─── Input material
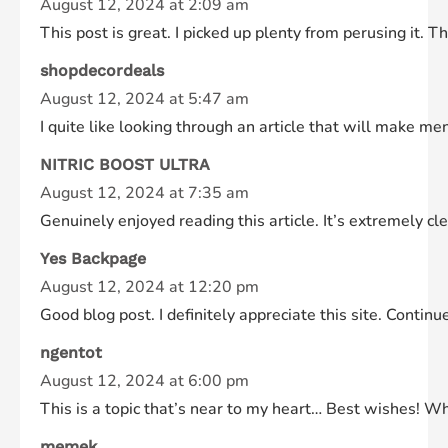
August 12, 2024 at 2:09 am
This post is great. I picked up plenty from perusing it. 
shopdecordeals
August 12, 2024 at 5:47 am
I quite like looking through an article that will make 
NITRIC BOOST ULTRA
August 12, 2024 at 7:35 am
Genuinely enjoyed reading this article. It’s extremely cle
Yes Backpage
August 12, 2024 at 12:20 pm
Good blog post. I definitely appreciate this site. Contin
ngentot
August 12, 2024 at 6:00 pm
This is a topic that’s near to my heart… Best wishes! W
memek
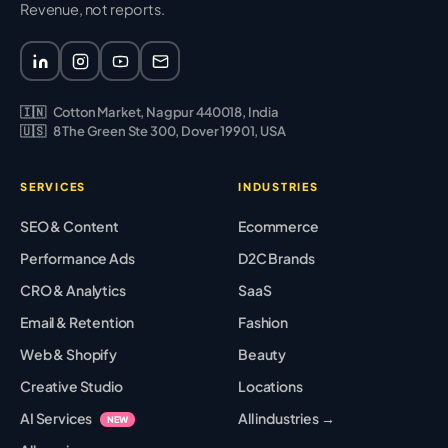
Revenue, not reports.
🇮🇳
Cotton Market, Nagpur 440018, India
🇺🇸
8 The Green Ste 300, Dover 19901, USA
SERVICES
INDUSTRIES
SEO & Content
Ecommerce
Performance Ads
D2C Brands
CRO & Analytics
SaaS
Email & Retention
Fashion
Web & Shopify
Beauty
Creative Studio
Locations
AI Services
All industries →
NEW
──────
─── Input material
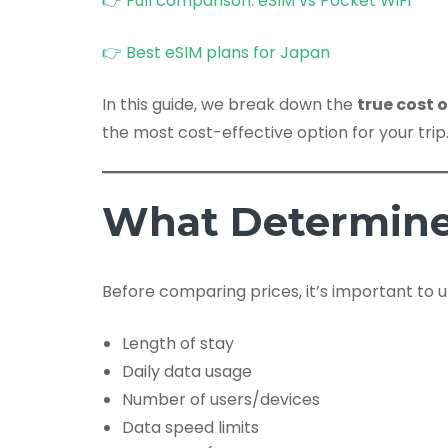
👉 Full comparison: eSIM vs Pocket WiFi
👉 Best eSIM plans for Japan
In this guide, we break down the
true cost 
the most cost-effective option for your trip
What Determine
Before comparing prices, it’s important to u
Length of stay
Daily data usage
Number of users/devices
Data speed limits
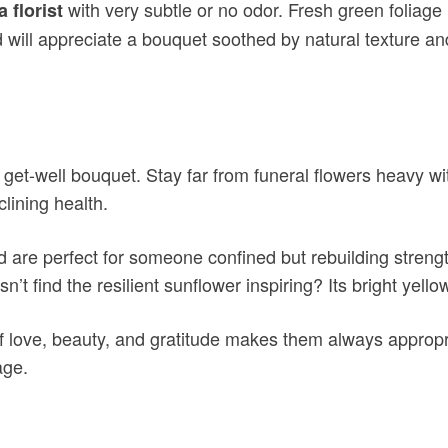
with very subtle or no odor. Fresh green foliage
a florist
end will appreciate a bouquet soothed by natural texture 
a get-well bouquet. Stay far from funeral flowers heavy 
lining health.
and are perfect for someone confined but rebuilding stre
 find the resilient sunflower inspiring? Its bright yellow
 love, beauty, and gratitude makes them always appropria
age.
──────
What to work on
What lines in the data above contain the word "will"? Show them all.

Answer to this problem
I quite like looking through an article that will make 
end will appreciate a bouquet soothed by natural texture 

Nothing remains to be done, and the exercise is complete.